▸ Text passage
□ □ □
How Socialists Invented the Summer Holiday
In 1930s France, the labour movement made summer holidays a priority — and forced bosses to pay workers for time at the beach.
The sun didn’t shine for bourgeois France in summer 1936. Posh society ladies whined that the invading hordes of proles were taking up too much space on their favored beaches; restaurateurs on the Côte d’Azur even worried whether the factory workers arriving in their resorts would know how to use a knife and fork. In June, the Socialist-led government had guaranteed every worker two weeks’ paid vacation, making the summer holiday a reality for millions. Now, workers could stop making bicycles and baguettes for a fortnight and start building sandcastles — and their bosses had to pay them for it.
The law that gave workers holiday time was passed by Jewish socialist prime minister Léon Blum, who had been elected that May. Yet the change was most of all owed to the powerful strike movement that followed his election. Across the world, labour unions had long resisted the domination of life by work: the general strike that began in Chicago on May Day 1886 demanded “eight hours for work, eight hours for rest, eight hours for what we will.” After the achievement of legal limits on working hours, and then the invention of weekends, in the twentieth century, labour’s crusade for free time took up the fight for paid holidays.
Having first sunk roots in France, paid vacation time was soon achieved elsewhere, in many cases complemented by rights like sick pay and maternity leave. But the fight for holidays wasn’t just about giving workers one fortnight of freedom a year, only then to trudge back to the shop floor. Driven by a new mass culture, the fight to expand the realm of leisure was also about democratising the societies in which we live. French workers not only won the right to vacations but built the hostels, campsites, and social clubs through which they could spend their time better — and spend it together.
□ □ □
▸ Raw data
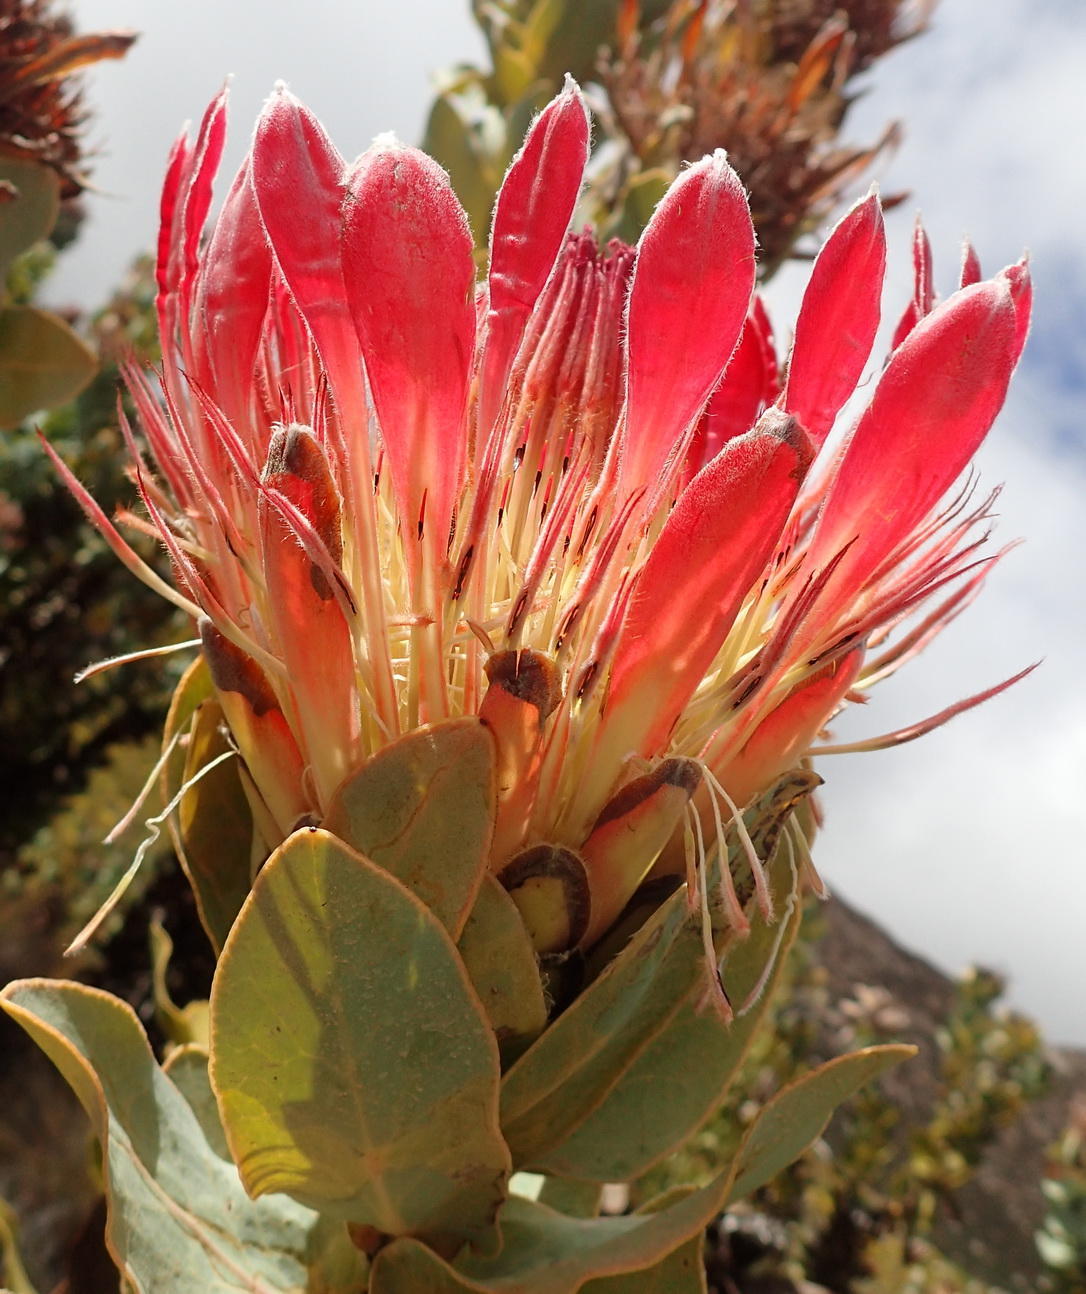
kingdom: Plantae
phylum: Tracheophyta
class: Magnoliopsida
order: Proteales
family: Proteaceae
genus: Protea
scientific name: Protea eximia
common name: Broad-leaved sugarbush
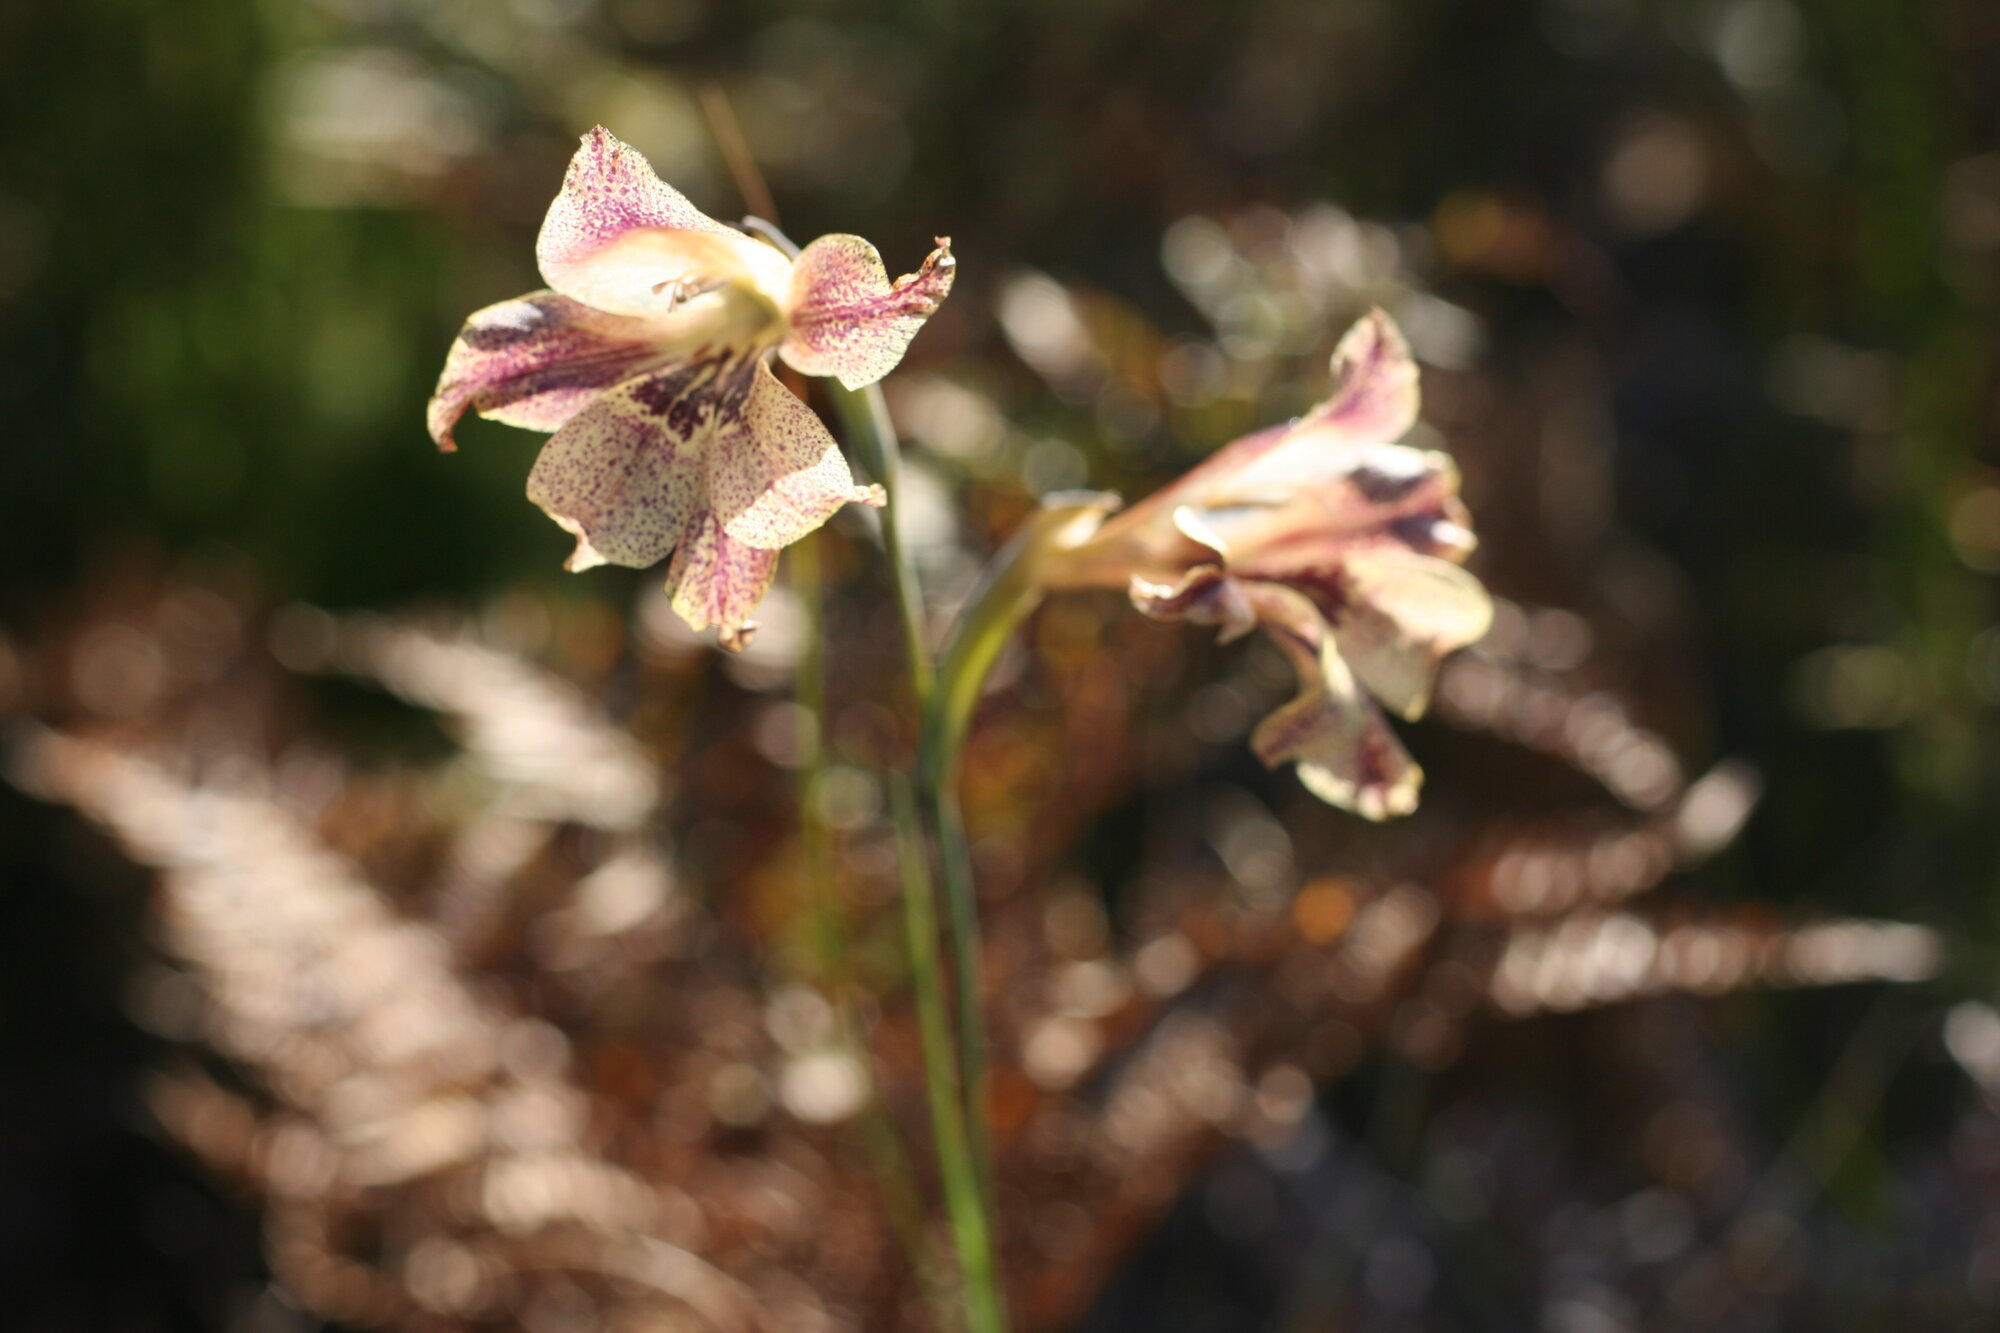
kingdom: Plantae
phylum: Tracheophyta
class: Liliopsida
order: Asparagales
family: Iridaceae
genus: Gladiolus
□ □ □
▸ Work to complete
1 – Update the stretch of the article on how socialists invented the summer holiday starting at "How Socialists Invented" and ending at "them for it.", replacing "bosses" with "employers", and give that stretch again.
2 – Carry the article on how socialists invented the summer holiday further, picking up after its last sentence.

▸ Exercise responses
1 –
How Socialists Invented the Summer Holiday
In 1930s France, the labour movement made summer holidays a priority — and forced employers to pay workers for time at the beach.
The sun didn’t shine for bourgeois France in summer 1936. Posh society ladies whined that the invading hordes of proles were taking up too much space on their favored beaches; restaurateurs on the Côte d’Azur even worried whether the factory workers arriving in their resorts would know how to use a knife and fork. In June, the Socialist-led government had guaranteed every worker two weeks’ paid vacation, making the summer holiday a reality for millions. Now, workers could stop making bicycles and baguettes for a fortnight and start building sandcastles — and their employers had to pay them for it.

2 –
Building a Broad Tent
Free time had always been a political battleground. The early labour movement was a hive of friendly societies and cooperatives through which workers pooled their resources to make best use of their free time. From 1919, the Socialist and Communist mayors of Ivry-sur-Seine, a suburb of Paris, ran a solidarity fund to provide workers’ children with trips to the sea. Much as bodies like the YMCA promoted forms of recreation compatible with Christian values, the workers’ parties created leisure, sporting, and social activities of their own — within what free time they could find.
In summer 1936, it took government action to universalise the holiday pay previously achieved by a small minority of workers. But the success didn’t owe just to Léon Blum, or indeed to the Popular Front uniting his Socialists with the liberal Radicals and Communists. Indeed, the program the Popular Front announced before the May 1936 election was cautious — it promised to nationalise war industries and give greater freedom to labour unions, but its call for “a reduction in the working week without a reduction in weekly salaries” didn’t say what reduction could be made, or when.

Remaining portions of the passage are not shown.